On June 8, 2017, Eugene Weiner made a post on Isaac Aflalos Facebook page. The post read,


On June 8, 2017, Eugene Weiner made a post on Isaac Aflalo’s Facebook page. The post read, “Yurim and Isaac took advantage of a old 94plus sick man elder abuse [sic].” Alflalo took umbrage to the post and filed a suit against Weiner, alleging that Weiner’s post constitutes defamation per se. Specifically, Alflalo alleged that the post constituted defamation per se because it charged him with the commission of an infamous crime and subjected him to hatred, distrust, ridicule, or contempt. Weiner filed a motion to dismiss the case.
JUDGE MORENO Defendant argues that Plaintiff has failed to state a claim for defamation per se. Under Florida law, to assert a claim for defamation—libel or slander—a plaintiff must establish that: “(1) the defendant published a false statement; (2) about the plaintiff; (3) to a third party; and (4) that the falsity of the statement caused injury to another.” Alan v. Wells Fargo Bank, N.A., 604 Fed. App’x 863, 865 (11th Cir. 2015) (applying Florida law) … To allege a claim for libel per se, however, the plaintiff need not show any special damages because per se defamatory statements are “so obviously defamatory and damaging to [one’s] reputation that they give rise to an absolute presumption both of malice and damage.” Id. (internal quotations omitted) (citing Wolfson v. Kirk, 273 So. 2d 774, 776 (Fla. 4th DCA 1973)). In this case, Plaintiff is only alleging a claim of libel per se.

****

Exercise tasks:
#1 In the defamation case extract, what did Weiner file after being sued?
#2 Pick up the defamation case extract right after its final sentence and carry the court's analysis forward.

Source material:
****

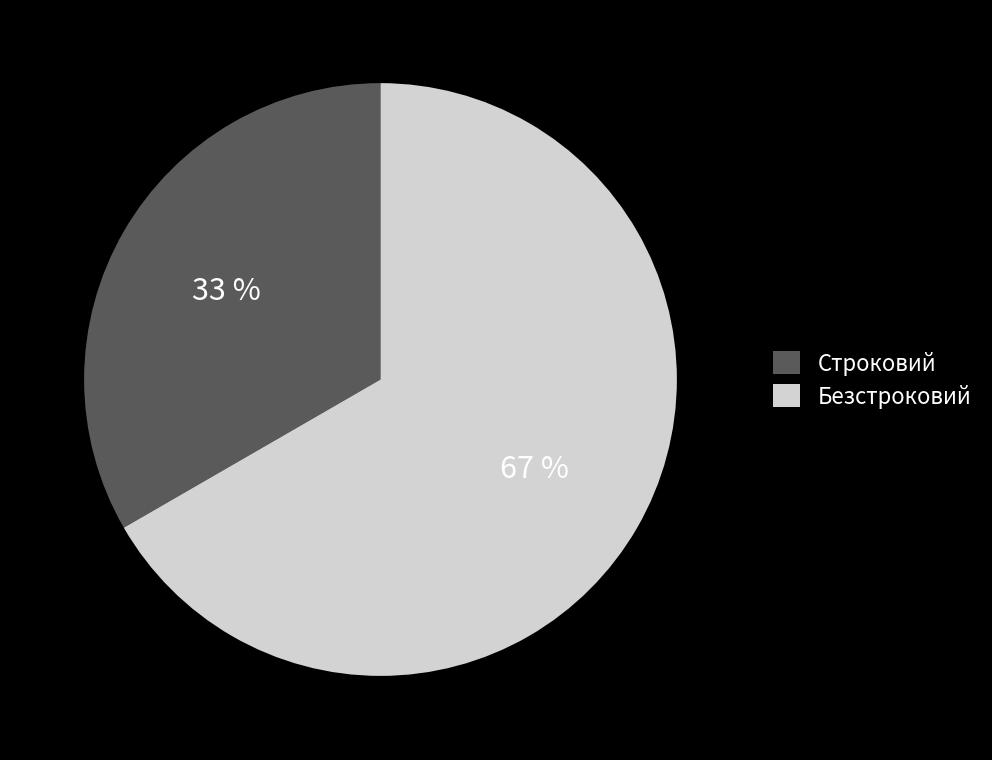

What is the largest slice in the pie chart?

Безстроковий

****

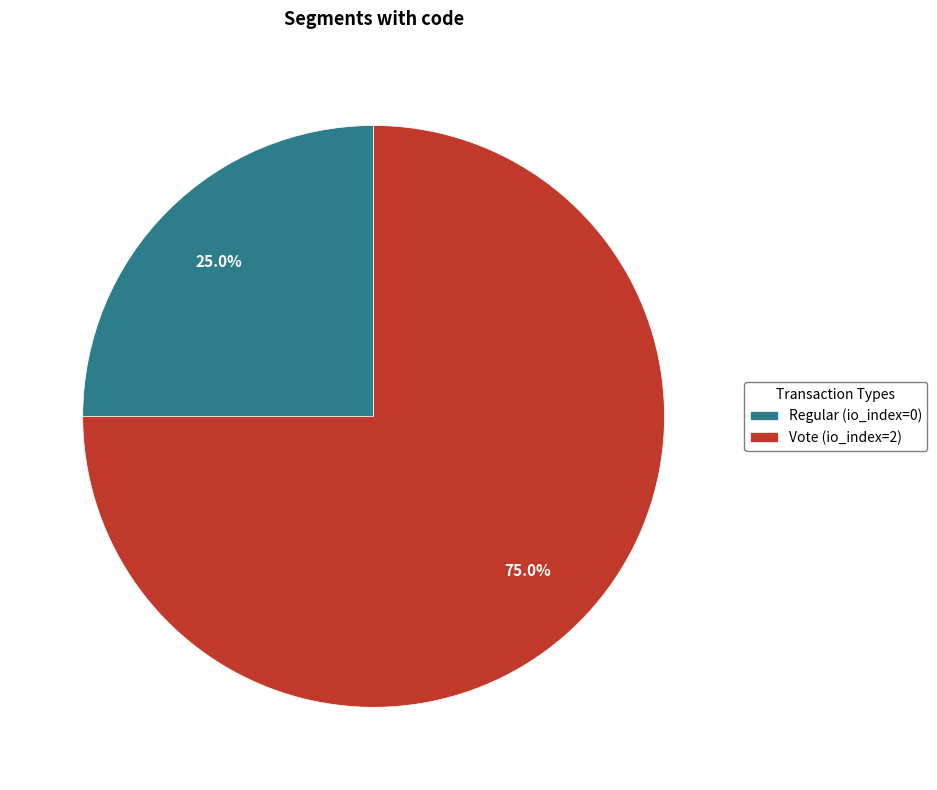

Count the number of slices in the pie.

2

****

Expected outputs:
#1 A motion to dismiss the case.

#2
A written publication (like a Facebook post) rises to the level of libel per se “if, when considered alone and without innuendo, it (1) charges that a person has committed an infamous crime; (2) tends to subject one to hatred, distrust, ridicule, contempt, or disgrace; or (3) tends to injure one in his trade or profession.” Id.
(quoting Richard v. Gray, 62 So. 2d 597, 598 … Plaintiff alleges that the Statement qualifies as defamation per se on two of the three grounds—it imputes Plaintiff with the commission of an infamous crime and it subjects him to hatred, distrust, ridicule, or contempt. But Defendant argues that Plaintiff’s claim fails because (1) the Statement fails to charge Plaintiff with committing an infamous crime; (2) the Statement does not subject Plaintiff to public hatred, contempt, or ridicule; (3) the Statement is rhetorical hyperbole; and (4) Plaintiff has failed to plead with reasonable particularity any third party to whom the Statement was made. In response, Plaintiff argues that the Statement is, at the very least, ambiguous and the question of whether it is defamatory per se should be left for the jury.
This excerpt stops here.